IN additon to that...in MUSLIM RULED INDIA....it was forbidden for any one else other than a Muslim to keep a "knife", ride a horse, wear a Turban.
Guur Gobind Singh Ji empowered ALL SIKHS..by making it compulsory for every Sikh to carry WEAPONS, and wear a Dastaar. Guru Ji was very happy to receive Sikhs on Fine Horses and having weapons. IN fact the Sikh guurs, from Guru Hargobind Ji onwards made it a point ot buy and trade in the Best Arabian Horses..and weapons from as far as Damascus. Sikhs used to go to Afghanistan to buy horses. Guur Ji Gobind Singh ji had instructed his Sikhs to bring the best horses and the best weapons. he was presented Swords, Elephants, Rifles and such all the time.

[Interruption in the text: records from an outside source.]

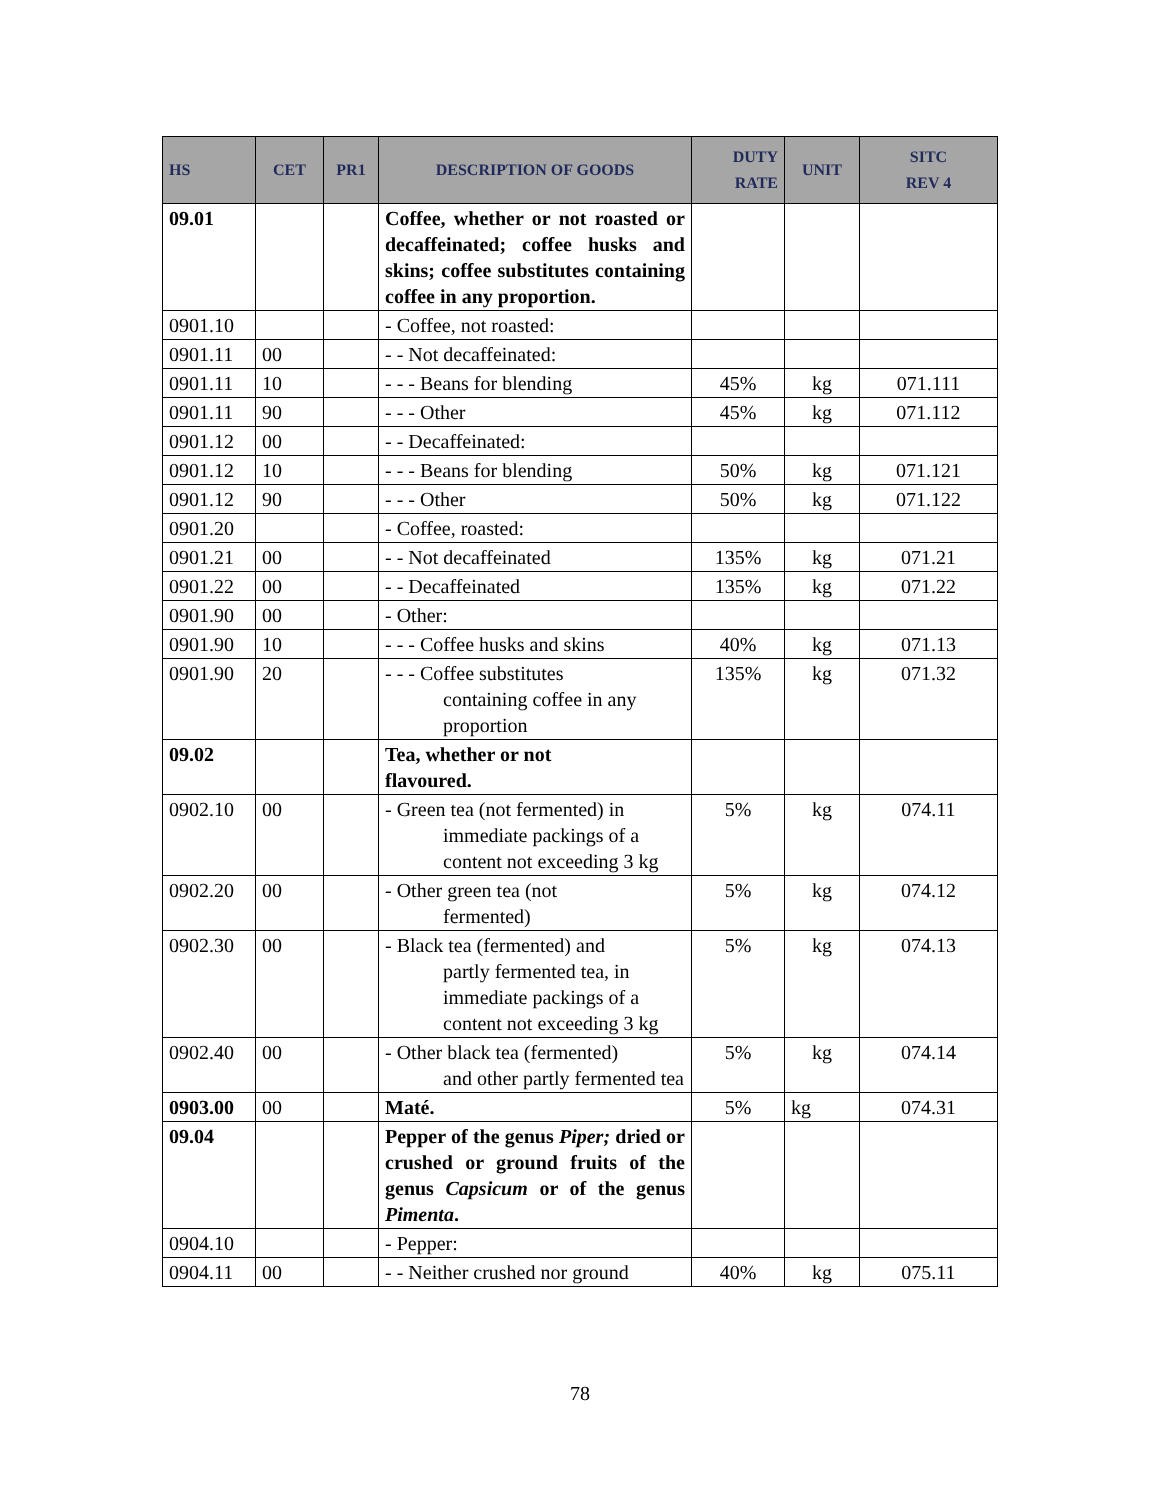| HS | CET | PR1 | DESCRIPTION OF GOODS | DUTY RATE | UNIT | SITC REV 4 |
| --- | --- | --- | --- | --- | --- | --- |
| 09.01 | | | Coffee, whether or not roasted or decaffeinated; coffee husks and skins; coffee substitutes containing coffee in any proportion. | | | |
| 0901.10 | | | - Coffee, not roasted: | | | |
| 0901.11 | 00 | | - - Not decaffeinated: | | | |
| 0901.11 | 10 | | - - - Beans for blending | 45% | kg | 071.111 |
| 0901.11 | 90 | | - - - Other | 45% | kg | 071.112 |
| 0901.12 | 00 | | - - Decaffeinated: | | | |
| 0901.12 | 10 | | - - - Beans for blending | 50% | kg | 071.121 |
| 0901.12 | 90 | | - - - Other | 50% | kg | 071.122 |
| 0901.20 | | | - Coffee, roasted: | | | |
| 0901.21 | 00 | | - - Not decaffeinated | 135% | kg | 071.21 |
| 0901.22 | 00 | | - - Decaffeinated | 135% | kg | 071.22 |
| 0901.90 | 00 | | - Other: | | | |
| 0901.90 | 10 | | - - - Coffee husks and skins | 40% | kg | 071.13 |
| 0901.90 | 20 | | - - - Coffee substitutes containing coffee in any proportion | 135% | kg | 071.32 |
| 09.02 | | | Tea, whether or not flavoured. | | | |
| 0902.10 | 00 | | - Green tea (not fermented) in immediate packings of a content not exceeding 3 kg | 5% | kg | 074.11 |
| 0902.20 | 00 | | - Other green tea (not fermented) | 5% | kg | 074.12 |
| 0902.30 | 00 | | - Black tea (fermented) and partly fermented tea, in immediate packings of a content not exceeding 3 kg | 5% | kg | 074.13 |
| 0902.40 | 00 | | - Other black tea (fermented) and other partly fermented tea | 5% | kg | 074.14 |
| 0903.00 | 00 | | Maté. | 5% | kg | 074.31 |
| 09.04 | | | Pepper of the genus Piper; dried or crushed or ground fruits of the genus Capsicum or of the genus Pimenta . | | | |
| 0904.10 | | | - Pepper: | | | |
| 0904.11 | 00 | | - - Neither crushed nor ground | 40% | kg | 075.11 |
78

Now we dont ride horses but we still wear the dastaar and carry the Kirpan...shows Sikhism does change whenever change is Practical. Dastaar and Kirpan are still RELEVANT and therefore kept on.

jarnail singh Gyani


----------



## muneet (Nov 27, 2005)

Turban originally derived from "kafan" meaning death shroud - old ages warriors set out with a shroud tied just in case they lost their life fighting their cause. A turbanned sikh is committed to his Guru's way of life and has tied the kafan as agreement. Hair is another part of sikh identity- the sikh finds his roots by first accepting his basic form, he does not meddle with it . Not cutting hair is like having given up rights to your head and the mind within!!- easier said than done and easier done just only by not cutting hair than by actually giving up being a manmukh!!!!!!!!


----------